Para o colegiado, as condutas culposas imputadas ao ex-prefeito – nomear a comissão que realizou a licitação ilegal e não promover a fiscalização adequada de suas atividades – ‘não configuram, no caso concreto, atos puníveis pela Lei 8.492/1992, que também não admite a responsabilização objetiva por ato de improbidade, que independe da aferição de dolo ou culpa do agente público causador do dano’.

A ação de improbidade ajuizada pelo Ministério Público de São Paulo apontava que, entre os anos de 1999 a 2000, quando Bragato exercia o mandato de prefeito, teria havido superfaturamento na compra de 110.697 litros de leite pela prefeitura, resultando em prejuízo de cerca de R$ 10 mil ao erário.

Sanções

Em primeiro grau, a ação foi julgada improcedente, mas o Tribunal de Justiça de São Paulo entendeu que, apesar de não ter existido dolo, houve culpa do prefeito no superfaturamento, já que ele nomeou a comissão responsável pela licitação e teria deixado de fiscalizá-la.

Além do ressarcimento dos danos aos cofres públicos, Bragato foi condenado à perda da função pública, ao pagamento de multa e à suspensão dos direitos políticos por cinco anos.

Após o trânsito em julgado da decisão, a defesa ajuizou a ação rescisória, mas o Tribunal de Justiça de São Paulo negou o pedido.

Segundo o tribunal, as alegações da defesa – imputação indevida de responsabilidade objetiva por ato de improbidade e não individualização das penas – ‘não são hipótese de ofensa à disposição literal de lei e, por isso, não justificariam a rescisória’.
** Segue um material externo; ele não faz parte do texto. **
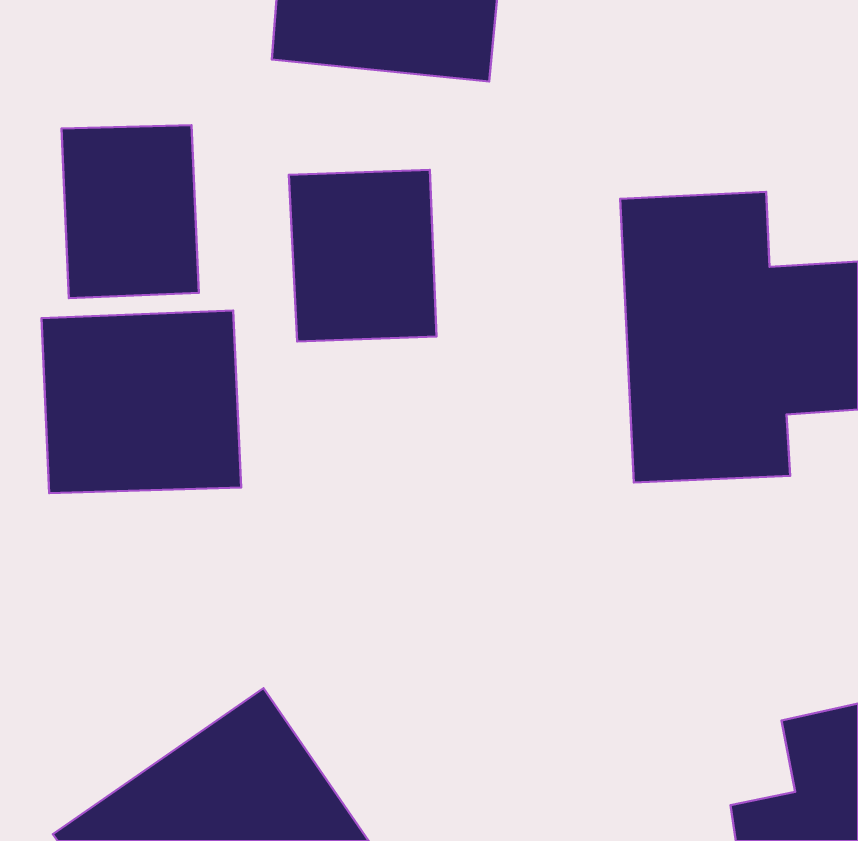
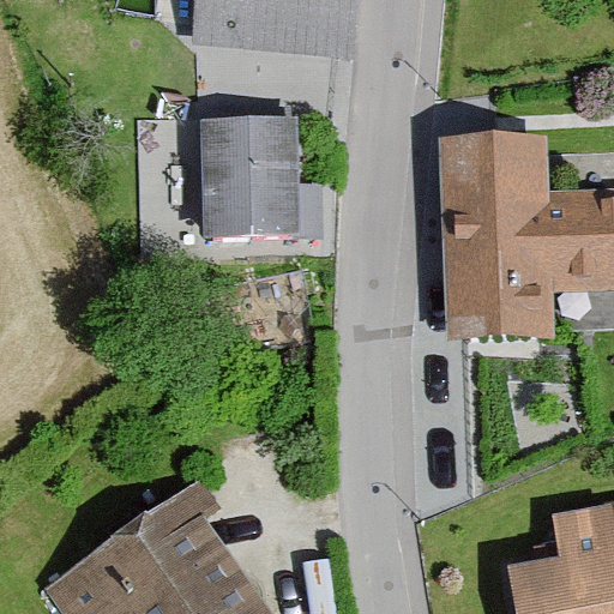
building: [61,125,199,298] -> none
building: [42,310,241,493] -> none

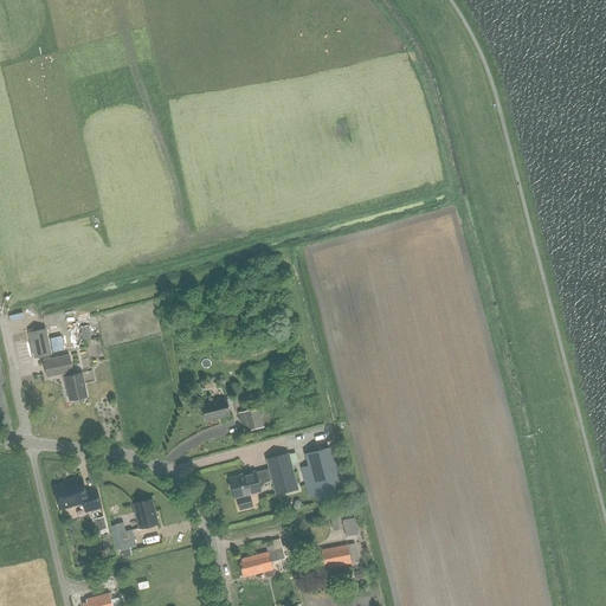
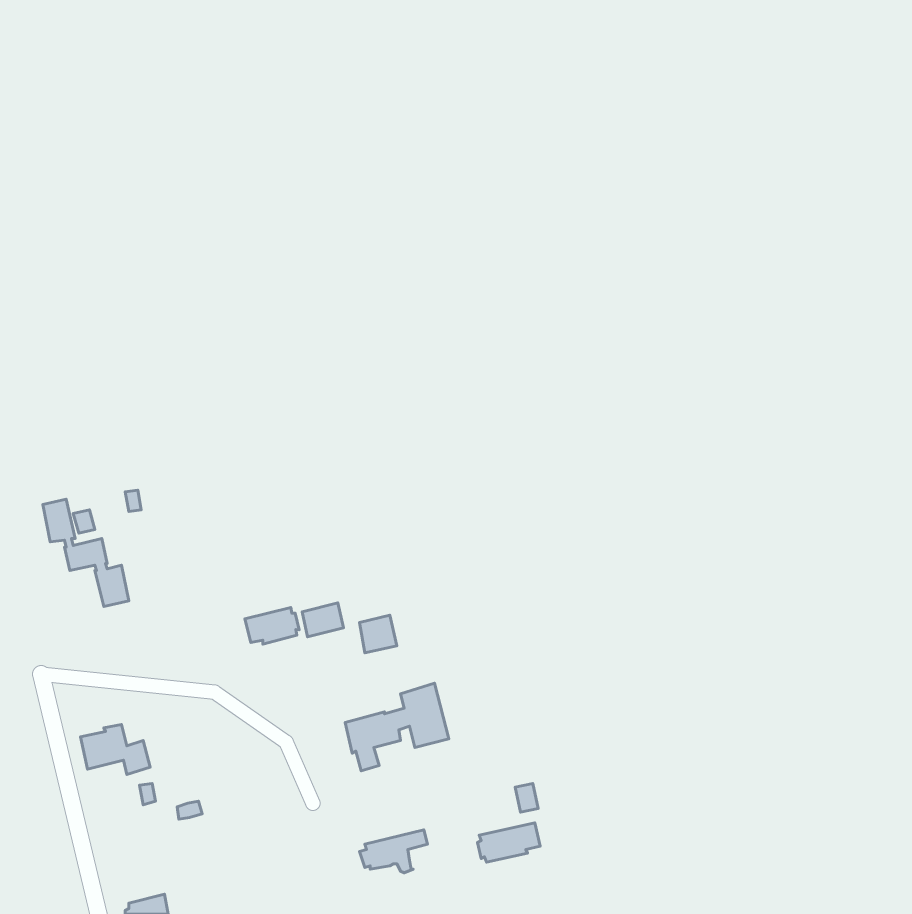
building: none -> [245,607,299,644]
building: [304,446,343,501] -> none
building: [133,499,157,529] -> none

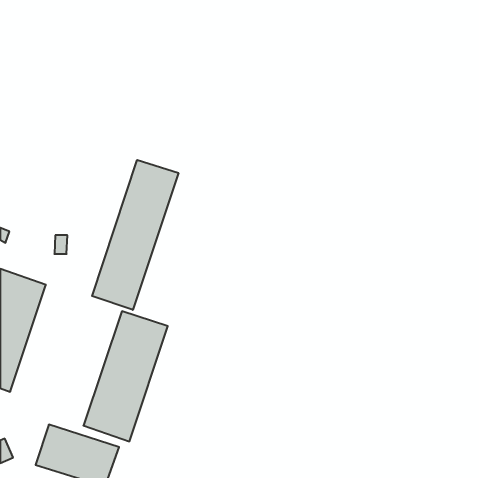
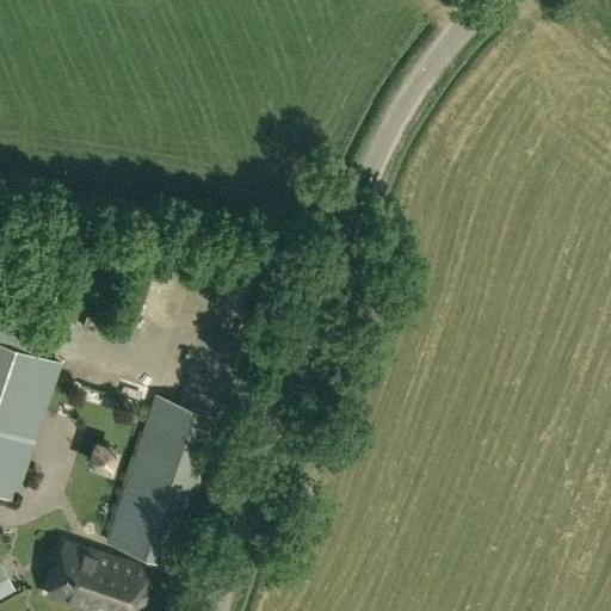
building: [92,160,178,310] -> none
Em julho de 2016, a Assembleia Legislativa de São Paulo acatou decisão da Primeira Turma do Supremo Tribunal Federal, que negou embargos de declaração do tucano, e determinou a perda do mandato do então deputado estadual.

Dolo ou culpa grave

O relator do recurso especial do ex-prefeito no âmbito do STJ, ministro Mauro Campbell Marques, apontou jurisprudência da Corte no sentido de que a procedência da ação rescisória por violação de literal disposição de lei ‘exige que a interpretação dada pelo juízo que julgou a ação seja clara e evidente, e que viole o dispositivo legal em sua literalidade’.

O relator citou o entendimento da Corte Especial de que, nas hipóteses de ação rescisória, quando o mérito do recurso especial se confundir com os próprios fundamentos para a propositura da ação, o STJ ‘está autorizado a examinar também a decisão rescindenda, que julgou o mérito do processo originário’.

Ainda na linha da jurisprudência do STJ, Mauro Campbell Marques ressaltou que, para a configuração dos atos de improbidade que acarretam enriquecimento ilícito (artigo 9.º da Lei 8.429/1992), causam prejuízo ao erário (artigo 10) e atentam contra os princípios da administração pública (artigo 11), é indispensável a presença do elemento subjetivo – em regra, conduta dolosa para todos os tipos e, excepcionalmente, culpa grave no caso do artigo 10.

Assim, não é admitida a atribuição de responsabilidade objetiva na ação de improbidade.

No caso dos autos, o relator observou que o ex-prefeito foi condenado por ato de improbidade lesivo ao erário, ‘sem qualquer traço de conduta dolosa’.

Para o ministro, as condutas descritas pelo Tribunal de Justiça de São Paulo como culposas ‘não configuram o elemento subjetivo capaz de configurar ato de improbidade nos termos da legislação, não se aceitando a imputação objetiva’.

“Entendimento diverso significaria dizer que eventual desvio praticado por comissão licitatória, de qualquer órgão público, exigiria a fiscalização direta do responsável pela nomeação, sob pena de responder por eventual ímprobo, sem a necessidade de qualquer elemento volitivo ou participação na prática da ilegalidade qualificada”, concluiu o ministro.